I'm using Snowflake and I'm hoping someone can help me understand how to count the number of unique names across columns for each row and overlook null values. Here is a sample of the data. So you can see below I'm looking to count the number of distinct values across the variables Name 1, Name 2, name 3, Name 4.

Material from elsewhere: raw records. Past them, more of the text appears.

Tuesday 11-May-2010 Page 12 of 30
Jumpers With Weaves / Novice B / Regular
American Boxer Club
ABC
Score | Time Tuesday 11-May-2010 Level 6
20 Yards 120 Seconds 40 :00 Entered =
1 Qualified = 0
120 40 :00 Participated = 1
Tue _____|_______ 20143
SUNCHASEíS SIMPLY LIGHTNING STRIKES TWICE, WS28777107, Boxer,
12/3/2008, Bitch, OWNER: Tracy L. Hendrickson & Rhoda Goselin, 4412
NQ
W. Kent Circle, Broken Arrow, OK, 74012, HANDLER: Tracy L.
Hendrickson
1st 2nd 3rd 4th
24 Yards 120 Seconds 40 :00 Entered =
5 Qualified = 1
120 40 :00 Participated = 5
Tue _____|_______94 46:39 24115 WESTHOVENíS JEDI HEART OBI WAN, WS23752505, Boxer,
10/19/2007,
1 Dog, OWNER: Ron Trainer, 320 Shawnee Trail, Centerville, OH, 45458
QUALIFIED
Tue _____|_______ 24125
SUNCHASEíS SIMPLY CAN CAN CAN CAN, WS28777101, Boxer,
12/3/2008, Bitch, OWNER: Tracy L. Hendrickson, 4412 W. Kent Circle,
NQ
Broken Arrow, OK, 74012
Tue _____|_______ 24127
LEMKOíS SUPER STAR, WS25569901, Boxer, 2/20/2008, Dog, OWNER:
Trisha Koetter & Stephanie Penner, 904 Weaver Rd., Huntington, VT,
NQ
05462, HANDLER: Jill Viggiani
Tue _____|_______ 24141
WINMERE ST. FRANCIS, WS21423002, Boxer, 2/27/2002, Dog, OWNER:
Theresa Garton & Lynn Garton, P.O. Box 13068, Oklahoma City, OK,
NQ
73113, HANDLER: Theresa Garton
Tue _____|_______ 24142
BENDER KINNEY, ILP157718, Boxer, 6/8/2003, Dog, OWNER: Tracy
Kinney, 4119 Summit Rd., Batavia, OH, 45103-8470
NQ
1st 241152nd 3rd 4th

ID | Type | Name 1 | Name 2 | Name 3 | Name 4 | Expected result
1 | animal | cat | Dog | null | Dog | 2
2 | animal | fish | cat | cat | cat | 2
3 | animal | fish | cat | dog | rat | 4
You could use a unpivot approach:
SELECT ID, Type, COUNT(DISTINCT Name) AS cnt
FROM
(
SELECT ID, Type, Name1 AS Name FROM yourTable UNION ALL
SELECT ID, Type, Name2 FROM yourTable UNION ALL
SELECT ID, Type, Name3 FROM yourTable UNION ALL
SELECT ID, Type, Name4 FROM yourTable
) t
GROUP BY ID, Type;
This approach works by unpivoting the name data to a format where one record has just one ID
and one name. Then, we aggregate and take the distinct count. The COUNT()
function works well here, because by default it ignores NULL
values, which is the behavior you want.